Paged caches (vLLM, oMLX) help here: if the prefix was seen before, those blocks are restored from cache instead of recomputed. oMLX's paged SSD cache extends this across server restarts, getting TTFT down to under 5 seconds even on long prompts that would otherwise take 90+ seconds.

see also Tokens/sec (TPS) · PagedAttention · KV cache

22AWQ / GPTQ

// GPU-optimized 4-bit quantization formats. AWQ for activation-aware; GPTQ for one-shot post-training.

AWQ (Activation-aware Weight Quantization) and GPTQ are both 4-bit quantization methods designed for GPU inference. They differ in how they decide which weights to quantize more aggressively:

AWQ: protects weights that have high activation magnitudes during a calibration pass. Better quality at the same bit count. GPTQ: one-shot post-training quantization using error correction. Faster to produce; widely supported.

Both are common on vLLM, exllamav2, and TGI. Quality at 4 bits is close to FP16 for most models; the trade-off vs Q4_K_M GGUF is roughly: AWQ/GPTQ are faster on GPU; GGUF is better on CPU and Apple Silicon.

23GGUF

// The model file format llama.cpp ecosystem uses. Carries the model + tokenizer + metadata in one file.
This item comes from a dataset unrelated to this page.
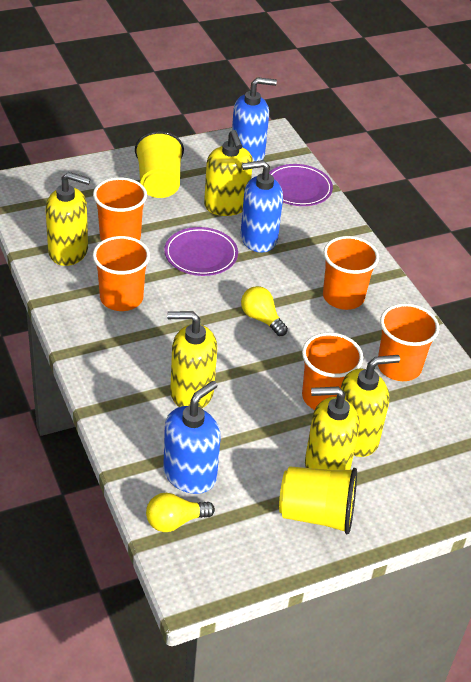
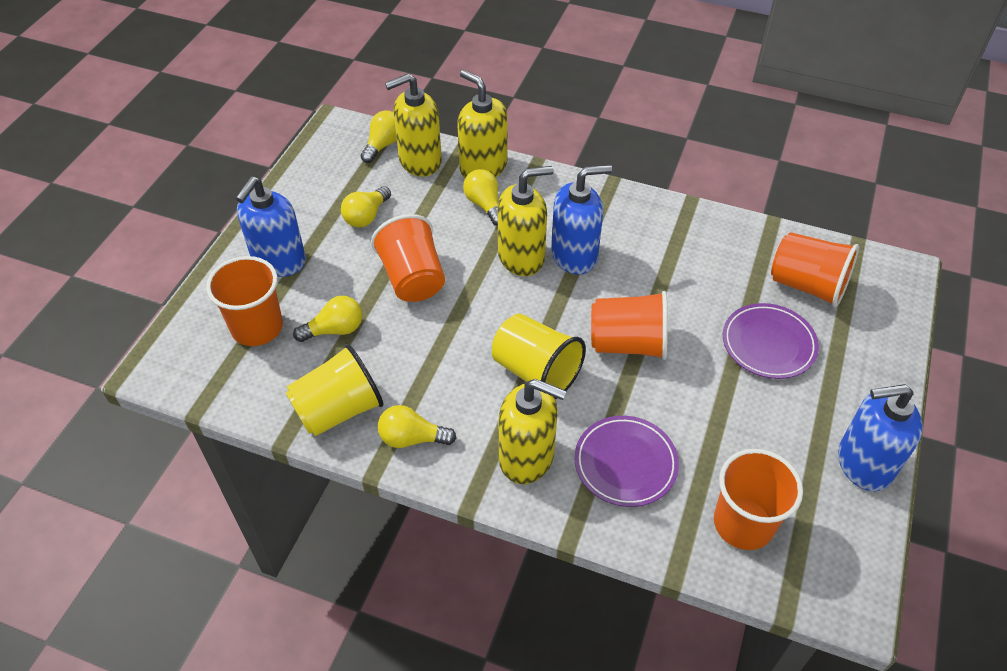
yellow light bulb: 2 -> 5
yellow soap dispenser: 5 -> 4

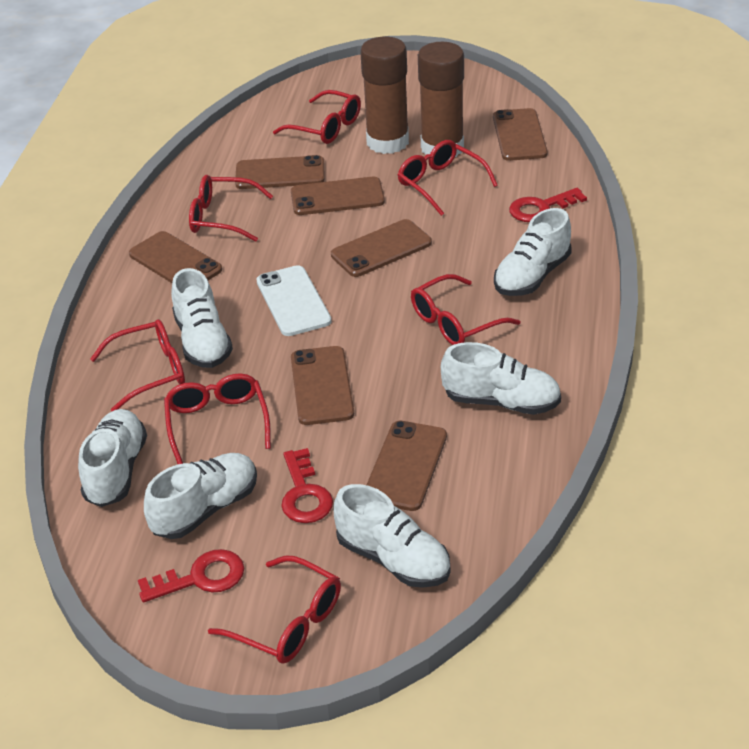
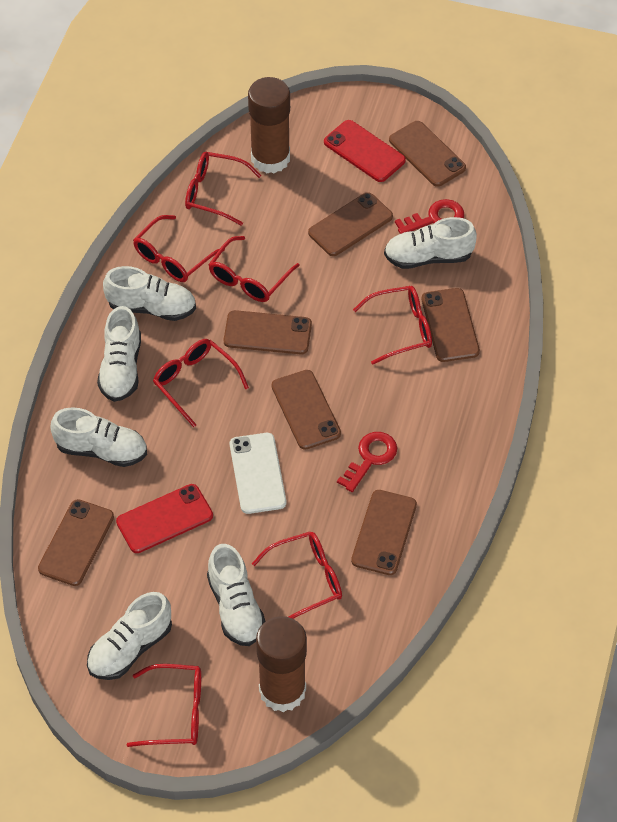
red key: 3 -> 2
red phone: 0 -> 2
GGUF (GPT-Generated Unified Format) is the binary format used by llama.cpp and the runtimes built on it: Ollama, LM Studio, KoboldCpp. It packages model weights, tokenizer, and metadata into a single file, with first-class support for the GGUF K-quant family (Q2_K, Q3_K_M, Q4_K_M, Q5_K_M, Q6_K, Q8_0).

GGUF replaced the older GGML format around 2023. The format is open, well-documented, and supported across CPU, CUDA, ROCm, Metal, and Vulkan backends.

If you're running on a Mac, Linux box without an NVIDIA card, or just want the easiest local setup, GGUF + llama.cpp (via Ollama or LM Studio) is the path.